В Лос-Анджелесе когда*то было около десяти миллионов жителей. И каждый из этих десяти миллионов, кем бы он ни работал — официантом в ресторане или бензозаправщиком, мечтал лишь о том, чтобы его увидел продюсер и пригласил наконец сняться или хотя бы даже возить тележку на студии. Потому что кино, помимо всего остального, — и величайший миф века. Миф о волшебно преображенной в судьбу вялотекущей жизни.
Самым красивым человеком в этой мифологеме был для меня Сергей Павлович Урусевский. Потом, правда, после «8 7?», с ним сравнялся и Феллини, а после «Американской ночи» — Трюффо. Но первая мифологическая звезда кино открылась мне, когда я увидел вгиковскую двухчастевку «Конвас-автомат», которую снял Игорь Богданов, запечатлевшую Урусевского на съемках «Неотправленного письма». И вот этого своего мифологического бога я должен был почему*то низвергать и топтать.
Грань между светским, радушным московским домом, между атмосферой монмартровского кафе и пыточной абвера, в доме Урусевских была как бы совсем неуловима. Потом Смоктуновский подтвердил мне правильность моих наблюдений: «Ангелы! Два ангела! И вдруг ты с удивлением замечаешь, как эти два ангела уже жгут что*то каленым железом у тебя на груди. Ш-ш-ш, и тут же пахнет паленой кашей. Причем идет это ни в коем случае не от дурного характера или порочной натуры, но просто от того, что Сергей Павлович — художник, а Белла Мироновна — цепной пес при этом художнике, готовый отгрызть любому любую часть тела, мешающую воплощению замыслов».

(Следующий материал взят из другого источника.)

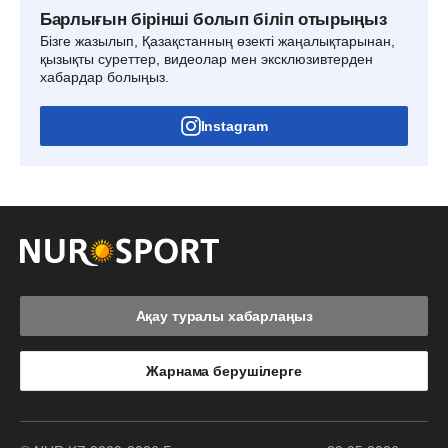
Барлығын бірінші болып біліп отырыңыз
Бізге жазылып, Қазақстанның өзекті жаңалықтарынан,
қызықты суреттер, видеолар мен эксклюзивтерден
хабардар болыңыз.
Instagram
Ақау туралы хабарлаңыз
Жарнама берушілерге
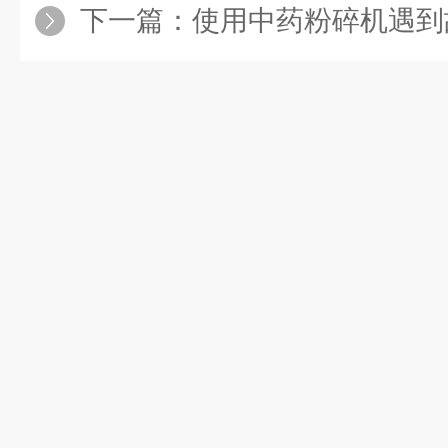
下一篇：
使用中药粉碎机遇到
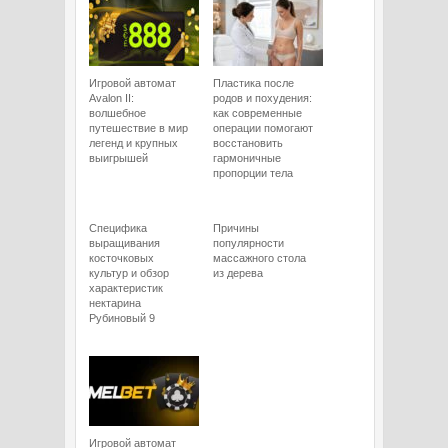
Игровой автомат
Пластика после
Avalon II:
родов и похудения:
волшебное
как современные
путешествие в мир
операции помогают
легенд и крупных
восстановить
выигрышей
гармоничные
пропорции тела
Специфика
Причины
выращивания
популярности
косточковых
массажного стола
культур и обзор
из дерева
характеристик
нектарина
Рубиновый 9
Игровой автомат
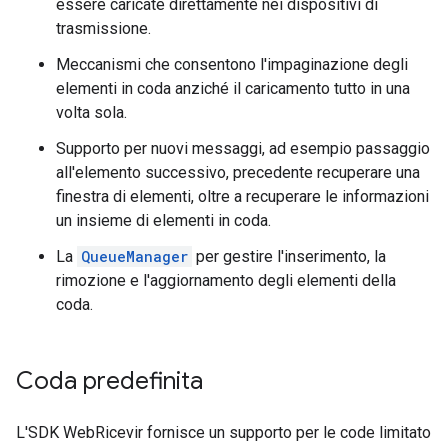
essere caricate direttamente nei dispositivi di
trasmissione.
Meccanismi che consentono l'impaginazione degli
elementi in coda anziché il caricamento tutto in una
volta sola.
Supporto per nuovi messaggi, ad esempio passaggio
all'elemento successivo, precedente recuperare una
finestra di elementi, oltre a recuperare le informazioni
un insieme di elementi in coda.
La
QueueManager
per gestire l'inserimento, la
rimozione e l'aggiornamento degli elementi della
coda.
Coda predefinita
L'SDK WebRicevir fornisce un supporto per le code limitato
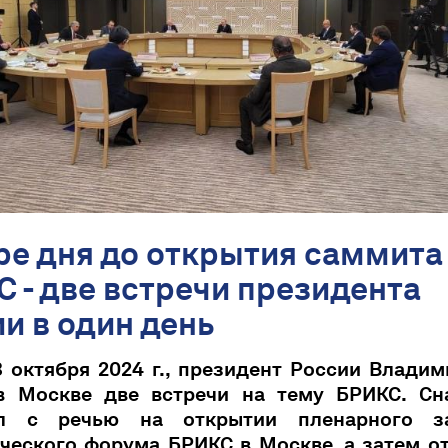
ре дня до открытия саммита
 - две встречи президента
и в один день
8 октября 2024 г., президент России Влади
в Москве две встречи на тему БРИКС. Сн
ил с речью на открытии пленарного за
ческого форума БРИКС в Москве, а затем от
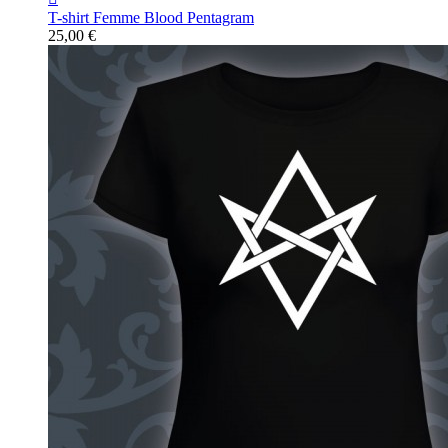
T-shirt Femme Blood Pentagram
25,00 €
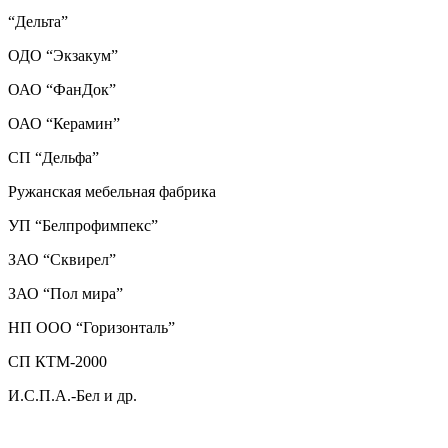
“Дельта”
ОДО “Экзакум”
ОАО “ФанДок”
ОАО “Керамин”
СП “Дельфа”
Ружанская мебельная фабрика
УП “Белпрофимпекс”
ЗАО “Сквирел”
ЗАО “Пол мира”
НП ООО “Горизонталь”
СП КТМ-2000
И.С.П.А.-Бел и др.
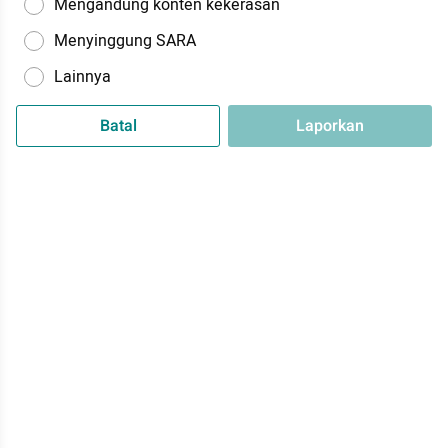
Mengandung konten kekerasan
Menyinggung SARA
Lainnya
Batal
Laporkan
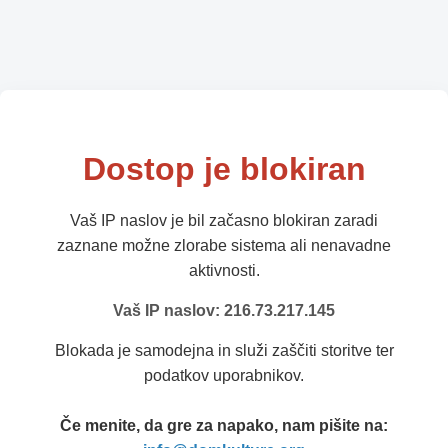
Dostop je blokiran
Vaš IP naslov je bil začasno blokiran zaradi
zaznane možne zlorabe sistema ali nenavadne
aktivnosti.
Vaš IP naslov: 216.73.217.145
Blokada je samodejna in služi zaščiti storitve ter
podatkov uporabnikov.
Če menite, da gre za napako, nam pišite na:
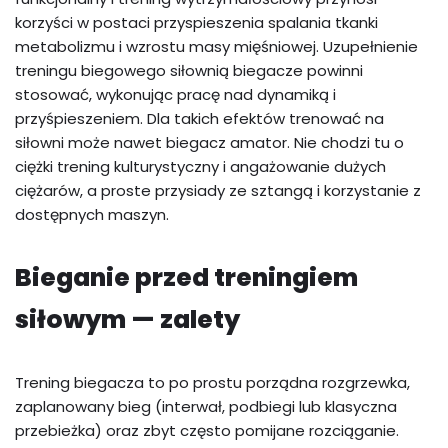
korzyści w postaci przyspieszenia spalania tkanki
metabolizmu i wzrostu masy mięśniowej. Uzupełnienie
treningu biegowego siłownią biegacze powinni
stosować, wykonując pracę nad dynamiką i
przyśpieszeniem. Dla takich efektów trenować na
siłowni może nawet biegacz amator. Nie chodzi tu o
ciężki trening kulturystyczny i angażowanie dużych
ciężarów, a proste przysiady ze sztangą i korzystanie z
dostępnych maszyn.
Bieganie przed treningiem
siłowym — zalety
Trening biegacza to po prostu porządna rozgrzewka,
zaplanowany bieg (interwał, podbiegi lub klasyczna
przebieżka) oraz zbyt często pomijane rozciąganie.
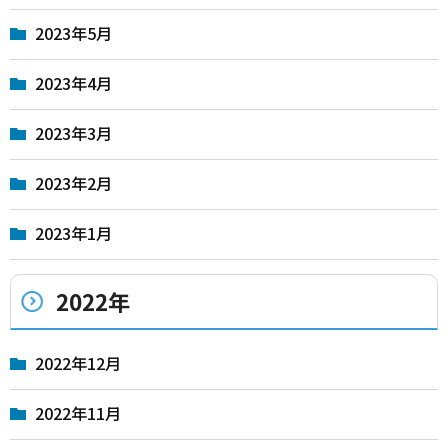
2023年5月
2023年4月
2023年3月
2023年2月
2023年1月
2022年
2022年12月
2022年11月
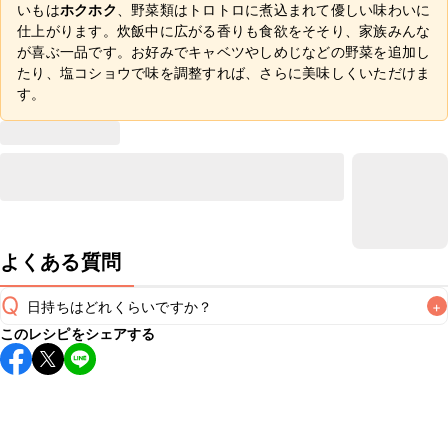
いもは
ホクホク
、野菜類はトロトロに煮込まれて優しい味わいに
仕上がります。炊飯中に広がる香りも食欲をそそり、家族みんな
が喜ぶ一品です。お好みでキャベツやしめじなどの野菜を追加し
たり、塩コショウで味を調整すれば、さらに美味しくいただけま
す。
よくある質問
Q
日持ちはどれくらいですか？
+
このレシピをシェアする
保存期間は冷蔵で翌日中が目安です。なるべくお早めにお召
し上がりください。

A
※日持ちは目安です。
こちら
の注意事項をご確認の上、正し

В работе Урусевский, как я потом узнал, был страшным иезуитом. В тот день он мне сказал:
— Эти странички — очень хорошие странички; хотите, оставьте их у меня, хотите — заберите, вообще — хоть сожгите. Это очень интересный набросок, но пока всего лишь первый набросок того, что потом мы сделаем совсем наоборот. И очень вас прошу, помните: фильм должен быть как песня.
— Какая песня?
— Как песня…
— Ну, песни разные бывают. Есть «Широка страна моя родная!», есть «Эх, дубинушка, ухнем»…
— Любая песня — это песня. Наш фильм должен быть как песня…
— Сергей Павлович, мне трудно это понять, мне*то как раз кажется, что если мы хотим сделать фильм как песню, то все, связанное с песенным напевом, песенным ладом, нужно задушить именно сейчас.
— Ничего душить пока не надо. Когда будет надо — я скажу. Вы сейчас поезжайте домой. Вы на чем едете? — Я почувствовал, что идею Болшева с писанием моих портретов на виду прогуливающихся Райзмана и Юткевича он уже отставил, все это тихо, мирно перенеся на более отдаленные времена.